INSTRUCTION:
Go through the data below and copy each line where the word "động" occurs.

Transcribed page contents

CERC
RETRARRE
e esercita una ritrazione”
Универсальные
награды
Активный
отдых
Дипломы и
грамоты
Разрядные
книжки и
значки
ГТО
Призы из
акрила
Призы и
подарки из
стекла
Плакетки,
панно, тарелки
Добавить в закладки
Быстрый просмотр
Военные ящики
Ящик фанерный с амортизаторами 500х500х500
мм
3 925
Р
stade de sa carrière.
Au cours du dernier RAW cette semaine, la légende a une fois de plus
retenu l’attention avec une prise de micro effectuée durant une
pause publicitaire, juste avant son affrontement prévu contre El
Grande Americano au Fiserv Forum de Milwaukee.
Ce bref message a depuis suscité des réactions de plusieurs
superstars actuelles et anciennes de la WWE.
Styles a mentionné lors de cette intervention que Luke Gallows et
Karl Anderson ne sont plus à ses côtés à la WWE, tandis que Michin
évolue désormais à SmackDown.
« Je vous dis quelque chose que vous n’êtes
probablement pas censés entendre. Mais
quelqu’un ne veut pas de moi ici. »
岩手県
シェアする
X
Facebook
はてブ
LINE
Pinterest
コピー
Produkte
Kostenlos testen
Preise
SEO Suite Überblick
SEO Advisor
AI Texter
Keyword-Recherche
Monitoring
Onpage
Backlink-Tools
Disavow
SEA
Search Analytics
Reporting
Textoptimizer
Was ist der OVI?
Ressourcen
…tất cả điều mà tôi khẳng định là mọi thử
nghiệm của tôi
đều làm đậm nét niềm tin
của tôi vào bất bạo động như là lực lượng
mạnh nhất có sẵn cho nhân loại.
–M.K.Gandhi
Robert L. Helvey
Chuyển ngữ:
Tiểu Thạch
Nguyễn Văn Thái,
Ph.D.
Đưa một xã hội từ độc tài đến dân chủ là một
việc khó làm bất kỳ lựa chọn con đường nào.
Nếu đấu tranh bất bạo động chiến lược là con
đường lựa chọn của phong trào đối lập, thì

REPLY TO THE TASK:
của tôi vào bất bạo động như là lực lượng
Nếu đấu tranh bất bạo động chiến lược là con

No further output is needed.